§ Your assignment
Gather all lines from the material that contain "attach".

§ Exercise data
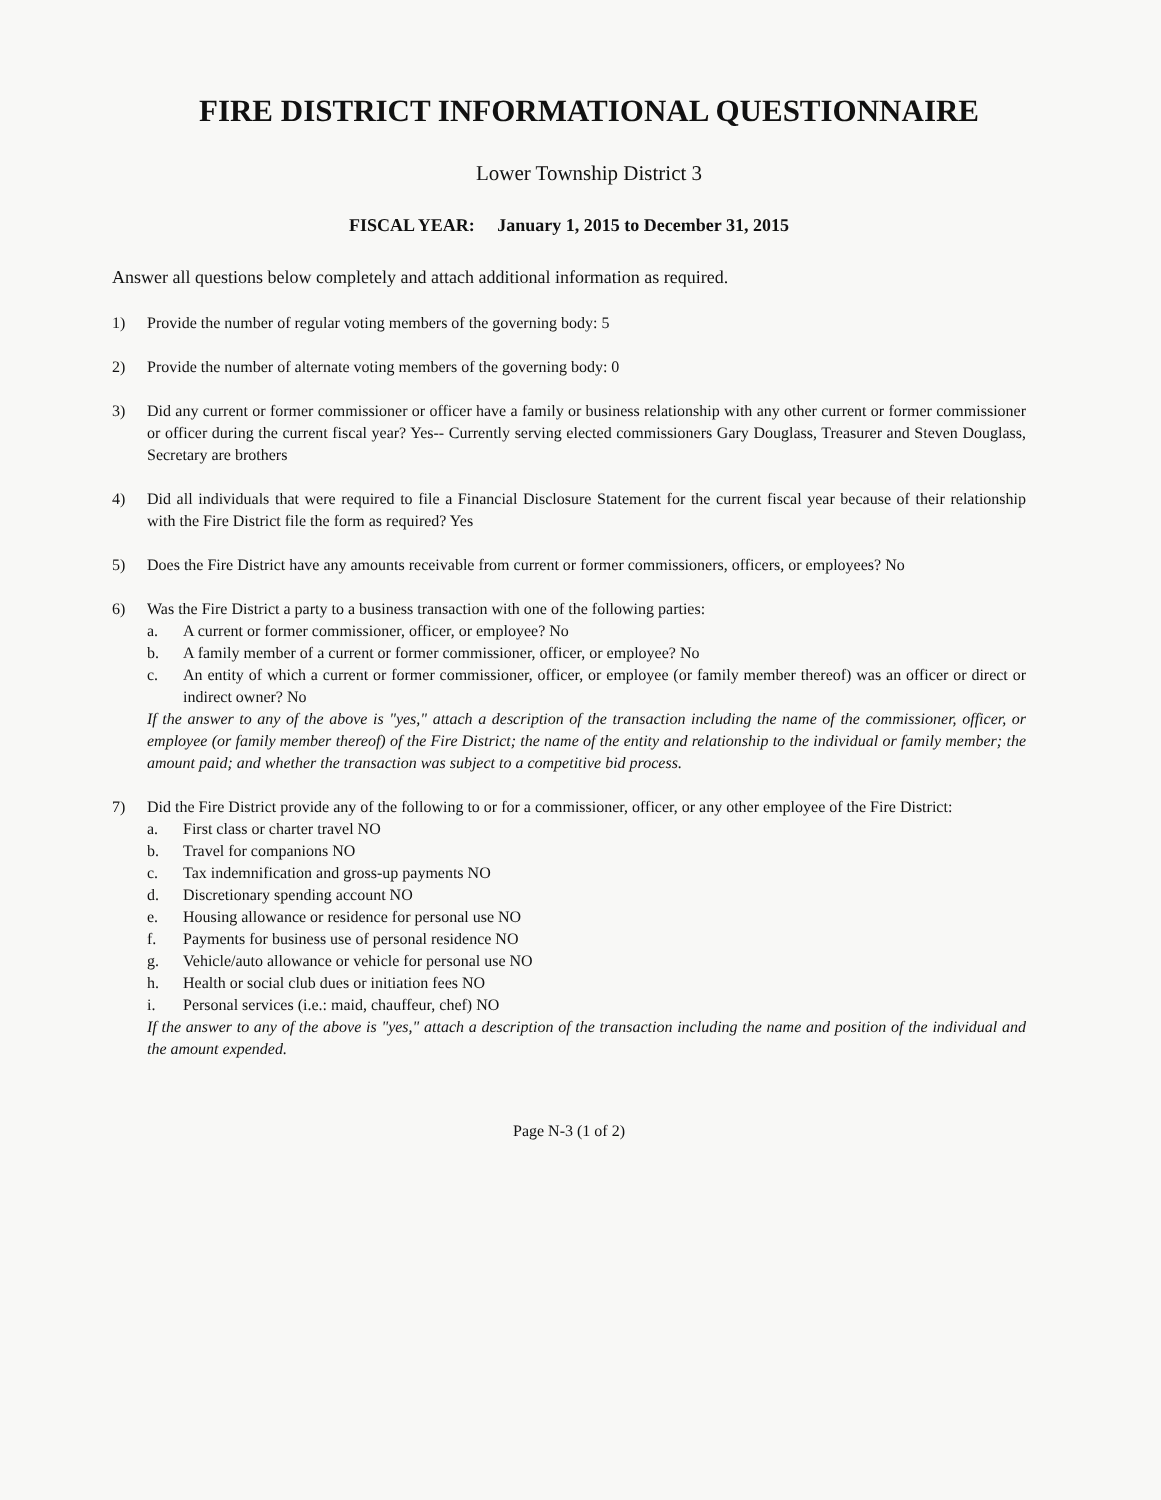FIRE DISTRICT INFORMATIONAL QUESTIONNAIRE
Lower Township District 3
FISCAL YEAR: January 1, 2015 to December 31, 2015
Answer all questions below completely and attach additional information as required.
1) Provide the number of regular voting members of the governing body: 5
2) Provide the number of alternate voting members of the governing body: 0
3) Did any current or former commissioner or officer have a family or business relationship with any other current or former commissioner or officer during the current fiscal year? Yes-- Currently serving elected commissioners Gary Douglass, Treasurer and Steven Douglass, Secretary are brothers
4) Did all individuals that were required to file a Financial Disclosure Statement for the current fiscal year because of their relationship with the Fire District file the form as required? Yes
5) Does the Fire District have any amounts receivable from current or former commissioners, officers, or employees? No
6) Was the Fire District a party to a business transaction with one of the following parties:
a. A current or former commissioner, officer, or employee? No
b. A family member of a current or former commissioner, officer, or employee? No
c. An entity of which a current or former commissioner, officer, or employee (or family member thereof) was an officer or direct or indirect owner? No
If the answer to any of the above is "yes," attach a description of the transaction including the name of the commissioner, officer, or employee (or family member thereof) of the Fire District; the name of the entity and relationship to the individual or family member; the amount paid; and whether the transaction was subject to a competitive bid process.
7) Did the Fire District provide any of the following to or for a commissioner, officer, or any other employee of the Fire District:
a. First class or charter travel NO
b. Travel for companions NO
c. Tax indemnification and gross-up payments NO
d. Discretionary spending account NO
e. Housing allowance or residence for personal use NO
f. Payments for business use of personal residence NO
g. Vehicle/auto allowance or vehicle for personal use NO
h. Health or social club dues or initiation fees NO
i. Personal services (i.e.: maid, chauffeur, chef) NO
If the answer to any of the above is "yes," attach a description of the transaction including the name and position of the individual and the amount expended.
Page N-3 (1 of 2)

§ Output for this exercise
Answer all questions below completely and attach additional information as required.
If the answer to any of the above is "yes," attach a description of the transaction including the name of the commissioner, officer, or employee (or family member thereof) of the Fire District; the name of the entity and relationship to the individual or family member; the amount paid; and whether the transaction was subject to a competitive bid process.
If the answer to any of the above is "yes," attach a description of the transaction including the name and position of the individual and the amount expended.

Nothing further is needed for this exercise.